Weitere Abgeordnete zeigen sich schockiert

Der Sprecher der deutschen Gruppe der Grünenfraktion im EU-Parlament, Rasmus Andresen, zeigte sich angesichts der Vorwürfe fassungslos. Auf Twitter schrieb er am Freitag: »Kaili ist nicht mehr tragbar. Sie sollte zurücktreten.« Dort äußerte sich auch Daniel Freund, der sich als Mitglied der Grünenfraktion im EU-Parlament auf Korruption fokussiert: »Wahnsinn! Diese Anschuldigungen müssen vollständig untersucht werden. Wenn sie sich bestätigen, muss es Konsequenzen geben. Null Toleranz für Korruption in der EU!«

Anna Cavazzini, ebenfalls Mitglied der Grünenfraktion, erinnerte an eine Rede Kailis vor dem Parlament: »Das ist ziemlich schockierend, wenn sich der Verdacht bewahrheitet. Ich habe ihre Pro-Katar-Rede gehört und war sehr überrascht darüber. Alles muss vollständig untersucht werden.«

Viel Lob für Katar, kurz nach Katarreise

Nur wenige Tage nach einer Reise nach Katar Anfang November meldete Kaili sich im Europaparlament zu Wort.  Katar spiele bei Arbeiterrechten »eine Vorreiterrolle«, sagte die Griechin: »Die Fußball-WM in Katar ist heute der Beweis dafür, dass die Sportdiplomatie einen historischen Wandel in einem Land bewirken kann.«

Zuvor hatte Kaili Katar besucht und dabei Premierminister Chalid bin Chalifa bin Abdulasis Al Thani sowie andere ranghohe Regierungsvertreter getroffen, wie die staatliche Nachrichtenagentur Katars berichtete. Dabei soll es auch um die Situation auf dem Arbeitsmarkt des Landes gegangen sein, das wegen Todesfällen auf den Baustellen der Fußball-WM-Spielstätten heftig kritisiert wurde.

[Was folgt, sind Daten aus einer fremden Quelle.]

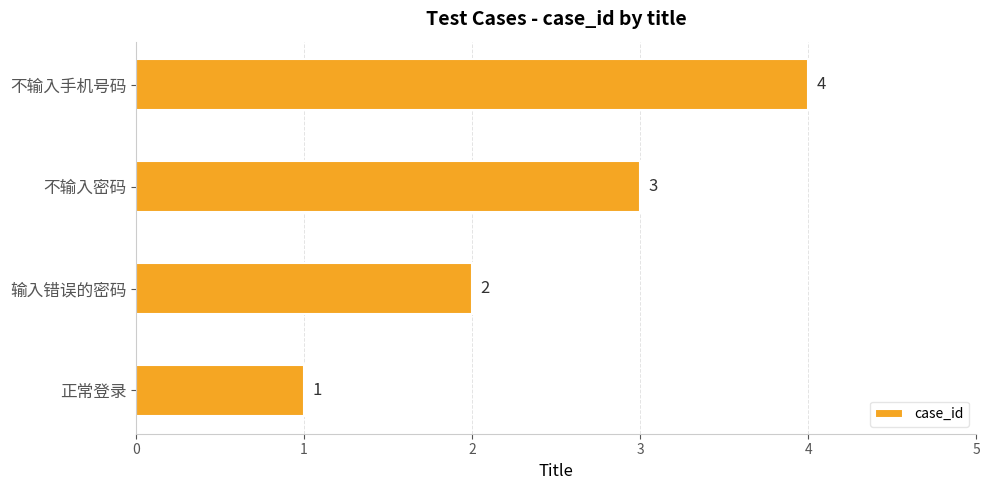

List the labels in order of value, largest first.

不输入手机号码, 不输入密码, 输入错误的密码, 正常登录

Kaili soll laut den Berichten dagegen bei ihrem Besuch betont haben, dass Katar »alle notwendigen Anforderungen im Bereich des Arbeitsmarkts erfüllt« und Reformen »zügig umgesetzt« habe. Kaili habe außerdem betont, dass das Europaparlament »sehr an der Stärkung der Beziehungen zu Katar interessiert« sei.